Olivier Bron et Simon Liberman

[Mai 2020]

Nous avons toujours été curieux de découvrir des pionniers de la bande dessinée. Fin 2013, nous venions de publier Gustave Doré, et on réfléchissait tranquillement aux projets de patrimoine sur lesquels on pourrait travailler… Dès la création des éditions 2024, l’envie de republier des bandes dessinées anciennes était présente : ça nous a toujours semblé très complémentaire du travail qu’on voulait engager sur la jeune création ; et nous avions aussi conscience que cette « mémoire » de la bande dessinée relevait uniquement de la volonté des éditeurs, donc nous avions à cœur d’y participer — on a toujours été frustrés, en tant que lecteur, par la difficulté qu’on avait à remonter dans le temps…

Un bon copain (et auteur) qui bossait de temps en temps avec nous à l’époque, Eugène Riousse, nous envoie un jour un lien vers un site américain : une notice de quelques lignes sur G.Ri, accompagnée de 4 ou 5 images — des volcans, des ciels étoilés — toutes tirées de cette page magnifique du Professeur Diplodocus à travers les âges, à partir de laquelle nous avons finalement construit la couverture du premier recueil.

Visuellement, on est immédiatement séduits, et on décide de creuser un peu.

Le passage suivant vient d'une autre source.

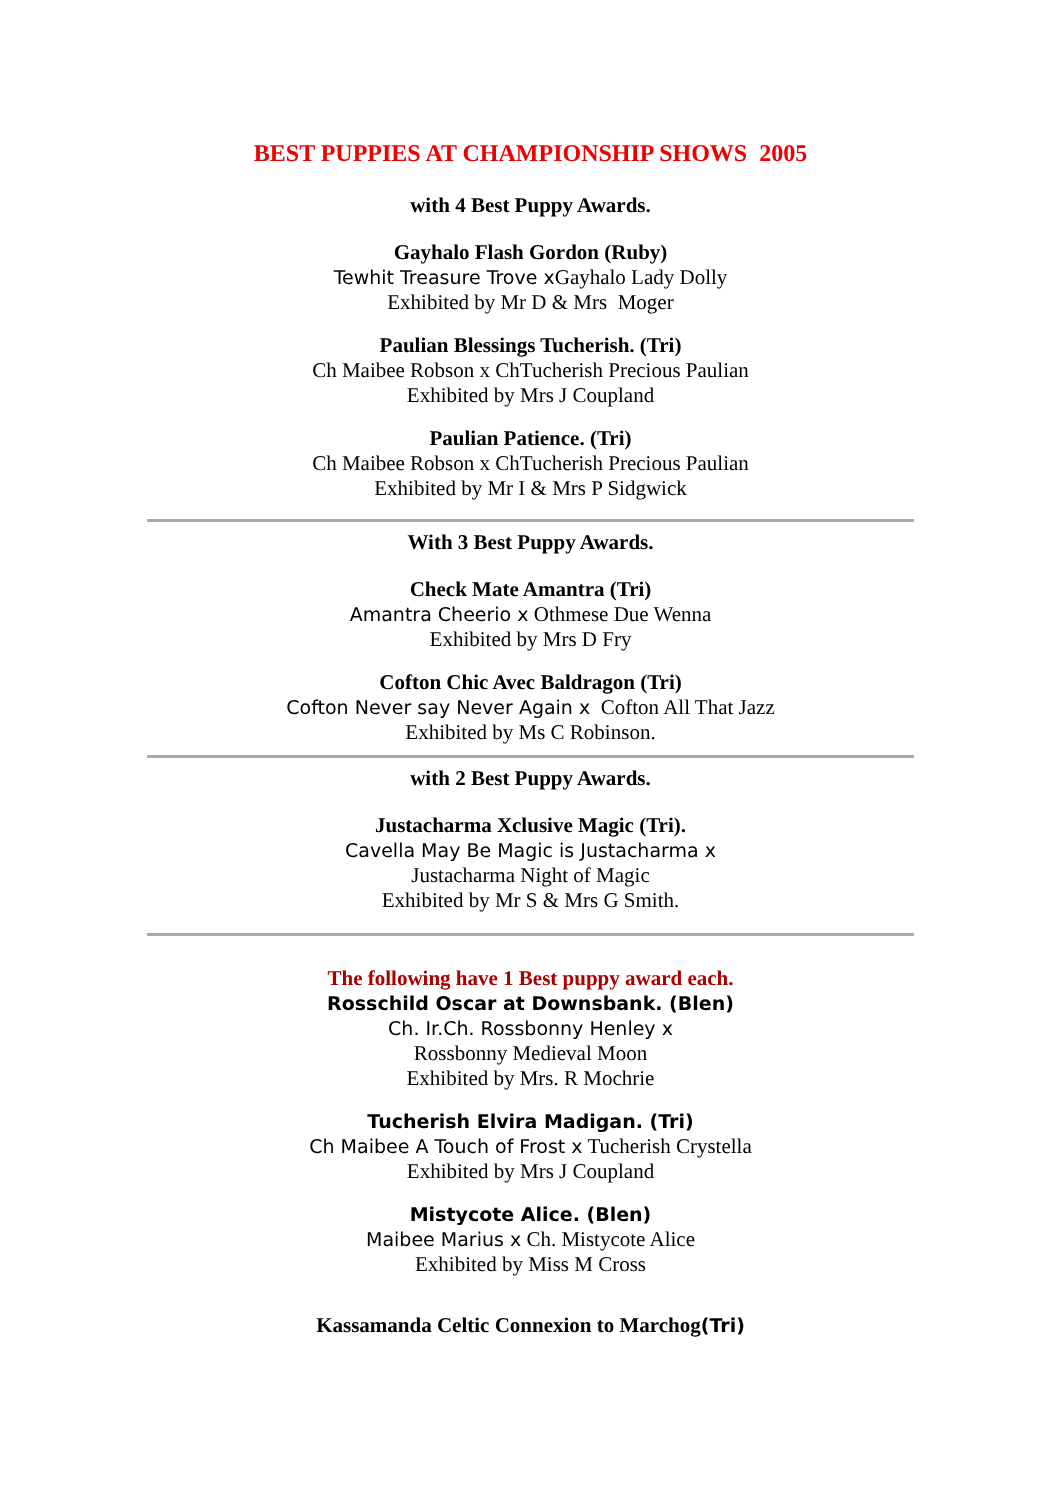BEST PUPPIES AT CHAMPIONSHIP SHOWS 2005
with 4 Best Puppy Awards.
Gayhalo Flash Gordon (Ruby)
Tewhit Treasure Trove x Gayhalo Lady Dolly
Exhibited by Mr D & Mrs Moger
Paulian Blessings Tucherish. (Tri)
Ch Maibee Robson x ChTucherish Precious Paulian
Exhibited by Mrs J Coupland
Paulian Patience. (Tri)
Ch Maibee Robson x ChTucherish Precious Paulian
Exhibited by Mr I & Mrs P Sidgwick
With 3 Best Puppy Awards.
Check Mate Amantra (Tri)
Amantra Cheerio x Othmese Due Wenna
Exhibited by Mrs D Fry
Cofton Chic Avec Baldragon (Tri)
Cofton Never say Never Again x Cofton All That Jazz
Exhibited by Ms C Robinson.
with 2 Best Puppy Awards.
Justacharma Xclusive Magic (Tri).
Cavella May Be Magic is Justacharma x
Justacharma Night of Magic
Exhibited by Mr S & Mrs G Smith.
The following have 1 Best puppy award each.
Rosschild Oscar at Downsbank. (Blen)
Ch. Ir.Ch. Rossbonny Henley x
Rossbonny Medieval Moon
Exhibited by Mrs. R Mochrie
Tucherish Elvira Madigan. (Tri)
Ch Maibee A Touch of Frost x Tucherish Crystella
Exhibited by Mrs J Coupland
Mistycote Alice. (Blen)
Maibee Marius x Ch. Mistycote Alice
Exhibited by Miss M Cross
Kassamanda Celtic Connexion to Marchog(Tri)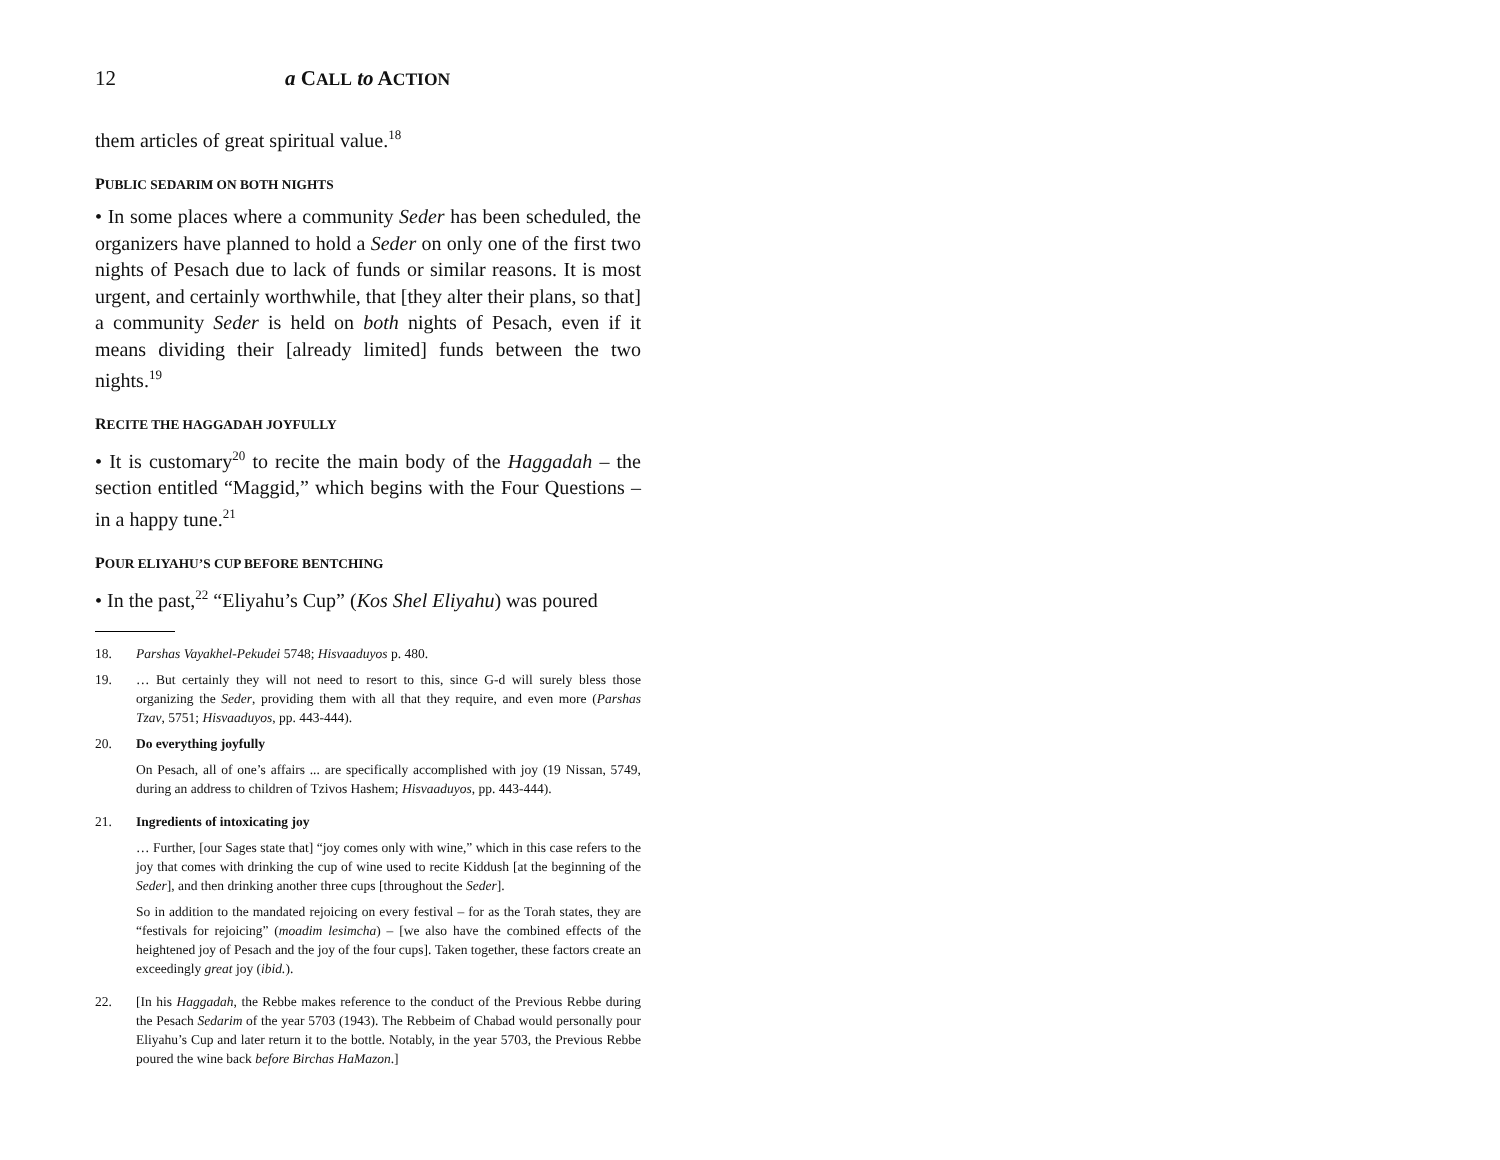12 a CALL to ACTION
them articles of great spiritual value.<sup>18</sup>
PUBLIC SEDARIM ON BOTH NIGHTS
• In some places where a community Seder has been scheduled, the organizers have planned to hold a Seder on only one of the first two nights of Pesach due to lack of funds or similar reasons. It is most urgent, and certainly worthwhile, that [they alter their plans, so that] a community Seder is held on both nights of Pesach, even if it means dividing their [already limited] funds between the two nights.<sup>19</sup>
RECITE THE HAGGADAH JOYFULLY
• It is customary<sup>20</sup> to recite the main body of the Haggadah – the section entitled “Maggid,” which begins with the Four Questions – in a happy tune.<sup>21</sup>
POUR ELIYAHU’S CUP BEFORE BENTCHING
• In the past,<sup>22</sup> “Eliyahu’s Cup” (Kos Shel Eliyahu) was poured
18. Parshas Vayakhel-Pekudei 5748; Hisvaaduyos p. 480.
19. … But certainly they will not need to resort to this, since G-d will surely bless those organizing the Seder, providing them with all that they require, and even more (Parshas Tzav, 5751; Hisvaaduyos, pp. 443-444).
20. Do everything joyfully
On Pesach, all of one’s affairs ... are specifically accomplished with joy (19 Nissan, 5749, during an address to children of Tzivos Hashem; Hisvaaduyos, pp. 443-444).
21. Ingredients of intoxicating joy
… Further, [our Sages state that] “joy comes only with wine,” which in this case refers to the joy that comes with drinking the cup of wine used to recite Kiddush [at the beginning of the Seder], and then drinking another three cups [throughout the Seder].
So in addition to the mandated rejoicing on every festival – for as the Torah states, they are “festivals for rejoicing” (moadim lesimcha) – [we also have the combined effects of the heightened joy of Pesach and the joy of the four cups]. Taken together, these factors create an exceedingly great joy (ibid.).
22. [In his Haggadah, the Rebbe makes reference to the conduct of the Previous Rebbe during the Pesach Sedarim of the year 5703 (1943). The Rebbeim of Chabad would personally pour Eliyahu’s Cup and later return it to the bottle. Notably, in the year 5703, the Previous Rebbe poured the wine back before Birchas HaMazon.]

À l’époque, sur cet artiste, c’est un grand silence blanc sur le web, quelques mentions ici ou là, mais pas vraiment d’articles. Rien sur Wikipedia… heureusement que Gallica répond présent. On se met à compiler toutes les pages des Belles Images présentant ses histoires, on épuise leboncoin, ebay et les boutiques d’anciens de notre connaissance et on arrive peu à peu à constituer un fonds solide, de quoi lire plusieurs récits complets en tous cas, et se faire une idée plus précise de la qualité et l’importance de l’œuvre.
Tout nous conforte dans notre idée de travailler à une publication : graphiquement, les pages inventives et impressionnantes se multiplient ; les mises en scène sont dynamiques, les plans relativement variés, et G.Ri a une vraie conscience de la composition globale de ses planches ; les récits sont intéressants et correspondent parfaitement au cœur du catalogue que nous construisons : de la SF, de l’aventure, des découvertes ; la sensation que G.Ri est complètement et assez injustement oublié, aussi. C’est d’ailleurs très généralement le cas des auteurs de cette période (Omry, Valvérane…), pendant laquelle la bande dessinée, publiée dans la presse jeunesse, ne faisait que très peu l’objet de publications sous forme de livres. Or, seuls les livres traversent le temps, la presse disparaît vite… Pourtant, on trouve quelques auteurs d’envergure qui citent G.Ri parmi leurs lectures marquantes (Saint-Ogan, Jean Bruller alias Vercors…)

Notre décision est donc assez rapidement arrêtée. Vient ensuite le temps de l’enquête : qui est ce Victor Mousselet ? On cherche sans réelle méthode ni expérience mais, de fil en aiguille, on finit par trouver son acte de décès et un maigre dossier militaire. Il y a peu de Mousselet dans l’annuaire, en France, alors on prend le temps de tous les contacter mais, sur l’homme, on n’en saura pas beaucoup plus. En revanche, on rencontre deux collectionneurs qui ont dans leurs cartons de très nombreux dessins originaux et quelques fanzines (Désiré, Le Collectionneur de Bandes dessinées…) dans lesquels on retrouve des articles intéressants.

Ses récits dans Les Belles Images sont la partie de son œuvre qui nous intéresse le plus ; et ceux-ci se répartissent globalement en trois catégories : la fantaisie scientifique (pré-SF), les contes de fées et le merveilleux, et des récits d’exploration (au pôle nord, sous la Terre…).

En parallèle, on prend contact avec la BnF : il nous manque au moins un récit important, présent sur Gallica mais dont les numérisations ne permettent pas l’édition. Par bonheur, les éditions de la BnF (Marie-Caroline Dufayet & Benjamin Arranger) se montrent immédiatement curieuses et nous proposent d’y travailler ensemble… La coédition est très simple, chaque structure valorise d’abord les documents apportés et le temps de travail investi, puis on partage pour moitié coûts et recettes.

Nous sommes en 2015 et cette fois, c’est réellement parti : on peut se mettre au nettoyage des fichiers. Le premier livre sortira deux ans plus tard.